An n-gram database written in Go, optimized for write once read many use.
Gloomy supports the following text formats (specified via sourceType conf. value):
- vertical format.
- plain text files
gloomy -ngram-size 3 create-index ./config.json
where config.json looks like this:
{
"inputFilePath": "/path/to/a/vertical/file",
"sourceType": "vertical",
"filterArgs": [],
"ngramIgnoreStructs": [],
"ngramStopStrings": [".", ":"],
"ngramIgnoreStrings": ["\"", ","],
"tmpDir": "/tmp/gloomy",
"procChunkSize": 1000000,
"outDirectory": "/path/to/an/output/directory",
"args": {
"doc.file": "col8",
"doc.n": "col8",
"head.type": "col8"
}
}
In the searching mode, a gloomy.conf file (by default in the working directory) is expected:
{
"dataPath": "/path/to/indices/data",
"serverPort": 8090,
"serverAddress": "127.0.0.1"
}
gloomy search corpname phrase
Start a server:
gloomy search-service
Test a client:
curl -XGET http://localhost:8090/search?corpus=susanne&q=from
The current version supports only a search by the first token.
Exact search:
gloomy search susanne absolute
... searches for all the n-grams with the first token equal to absolute.
Search by a prefix:
gloomy search susanne abs*
... searches for all the n-grams where the first token starts with abs*
Search by a regular expression:
gloomy search -qtype regexp susanne "dogs?"
Please note that Gloomy's support of regular expressions is limited:
- . (dot), [abc], a?, a.*, a+, (foo)
- no character groups (e.g. \w, \s)
- alternation (the | operator) behaves differently - it has the highest priority:
- foo|bar translates into either fooar or fobar
- use (foo)|(bar) to get either foo or bar
Command line:
gloomy search --attrs doc.file,doc.n susanne absolute
In HTTP server mode use multi-value attribute:
http://localhost:8090/search?corpus=susanne&q=from&attrs=doc.file&attrs=doc.n
http://localhost:8090/search?corpus=susanne&qtype=regexp&q=dogs%3F&attrs=doc.file&attrs=doc.n
inputFilePath - path to a source file in a plain text or zipped plain text format
sourceType - plain/vertical
filterArgs - a CNF encoded set of rules applied to structural attributes a a filter
ngramIgnoreStructs - a list of structs to ignore
ngramStopStrings - a list of strings to end an n-gram (typically: ".", "!" etc.)
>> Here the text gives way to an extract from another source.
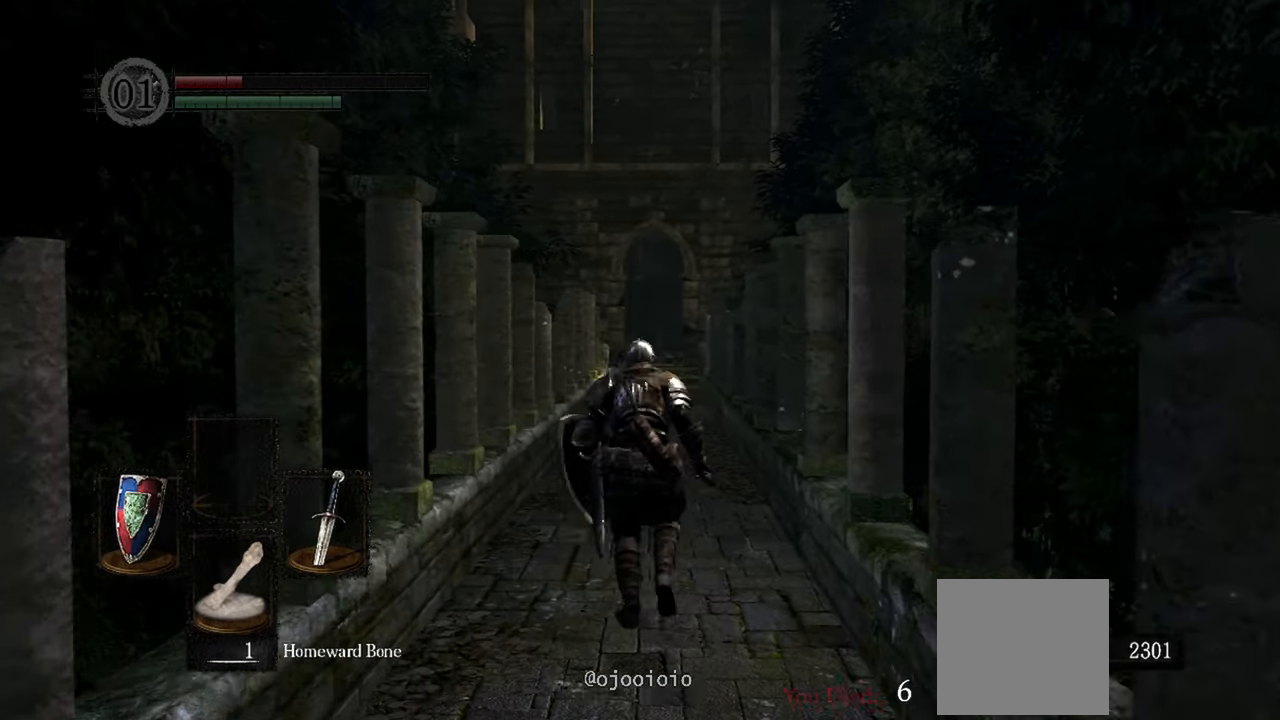
{"buttons": [], "left_stick": "up", "right_stick": "center", "events": []}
ngramIgnoreStrings - a list of strings to be completely ignored
tmpDir - a directory where Gloomy may store temporary data when dealing with large data; the directory may not exist - Gloomy will create it if needed
procChunkSize - number of ngrams per temporary chunk file when dealing with large data
outDirectory - output directory
args - structural attributes to be imported
To filter specific ngrams out Gloomy offers a way how to call a custom external function testing current n-gram (and its possible PoS tag companion).
package main
import (
"regexp"
"github.com/tomachalek/gloomy/index/builder/filter"
)
var (
tagPattern = regexp.MustCompile("^.{14}8.")
)
func filterF1(words []string, tags []string) bool {
return !tagPattern.MatchString(tags[i])
}
var FilterF1 = filter.CustomFilter(filterF1)
Compile the function(s) with
go build -buildmode=plugin
Then upgrade your config json:
{
"inputFilePath": "/path/to/a/vertical/file",
"...": "...",
"ngramFilter": {
"lib": "/path/to/your/filter.so",
"fn": "FilterF1"
},
}
It is possible to just extract n-grams to a raw text file instead of building an index:
gloomy -ngram-size 3 extract-ngrams ./config.json